The answer was no. The only way I know the answer is I started to count. I audited every issue of the magazine I was editing at the time, the ABA Journal. As the flagship magazine of the American Bar Association, the magazine is guided in part by four pillars of the organization: serve members, improve the profession, eliminate bias and enhance diversity, and advance the rule of law. 

As a core value, it was easy to justify the time spent on regular diversity audits. What I found shouldn’t have been surprising. While our reporters and editors thought they were making diversity a priority, the numbers didn’t lie. We weren’t featuring lawyers and legal professionals of color nearly enough. Nor did we have gender parity even though women now outnumber men in law school. 

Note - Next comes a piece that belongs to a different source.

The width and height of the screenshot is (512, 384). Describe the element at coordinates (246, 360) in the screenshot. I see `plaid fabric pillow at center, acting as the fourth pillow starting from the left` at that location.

Once confronted with the data, it was less challenging to make diversity a priority going forward. That didn’t make me popular. I’m sure I was pretty annoying. But I know for certain that the extra push improved our stories, photos, and layouts.

As one of my former colleagues said on Twitter, “The path of least resistance isn’t what turns out the best work, anyway.”

I see diversity efforts everywhere and the formula for progress is fairly universal: identify the problem, collect data, begin measuring what you want or need to change, adjust and improve, continue measuring, reassess and repeat. 

If reporters and producers are frequently talking to the same people, this can perpetuate a cycle of amplifying white voices while lacking voices from people of color.

Wisconsin Public Radio

There are more resources and examples for reporters and editors too. Wisconsin Public Radio recently studied its sourcing and found diversity lacking. While the yearlong study of WPR’s two networks found gender parity, nearly 9 out of 10 sources of stories were white. The reasons are common in the news business. From WPR:

Strict deadlines are potentially a factor in the majority of sources on air being white. When on a deadline to produce a story, reporters and producers might be more likely to quickly reach out to someone they’ve talked to before. And if reporters and producers are frequently talking to the same people, this can perpetuate a cycle of amplifying white voices while lacking voices from people of color.

Indeed, it’s really easy for a busy news team to get to the sources they know will be responsive and fill in any gaps. That helps meet deadlines but doesn’t make for good journalism. 

On tight broadcast or 24-hour news cycle deadlines, it’s not as simple as sending an article back for more sourcing or more diverse representation. I could do that with longer magazine lead times. 

WPR is working through this by tasking a source librarian to help reporters find new voices. They’re taking many other steps, but I especially appreciate the dedicated staff position and the regular updates on sourcing data to measure progress or lack of progress. 

One of my heroes in these efforts is Ed Yong. In 2018, he wrote in The Atlantic about his two-year mission to study and track the gender imbalance in his scientific reporting. 

Just four months into his tracking of sources, he reached parity in his coverage, using a simple spreadsheet. Yong estimates it took him an extra 15 minutes per piece, maybe an hour a week. 

He added race and LGBTQ to his metrics as well.

One argument against this approach that he and others face is that diversity shouldn’t be the focus, but rather including the most qualified sources should be the goal. While the critique may sound logical, as Yong notes, it falls apart under scrutiny.

“We don’t contact the usual suspects because we’ve made some objective assessment of their worth, but because they were the easiest people to contact,” Yong writes. 

The names were known, they showed up on Google searches and they’d been contacted by other journalists. “They had reputations, but they accrued those reputations in a world where women are systematically disadvantaged compared to men,” he adds. 

Journalism, as my former colleague Lee Rawles pointed out, isn’t about the path of least resistance. It’s about reporting news and telling stories in accurate, meaningful ways. Part of that process should include sources from varying viewpoints, perspectives, and certainly different races and gender identities.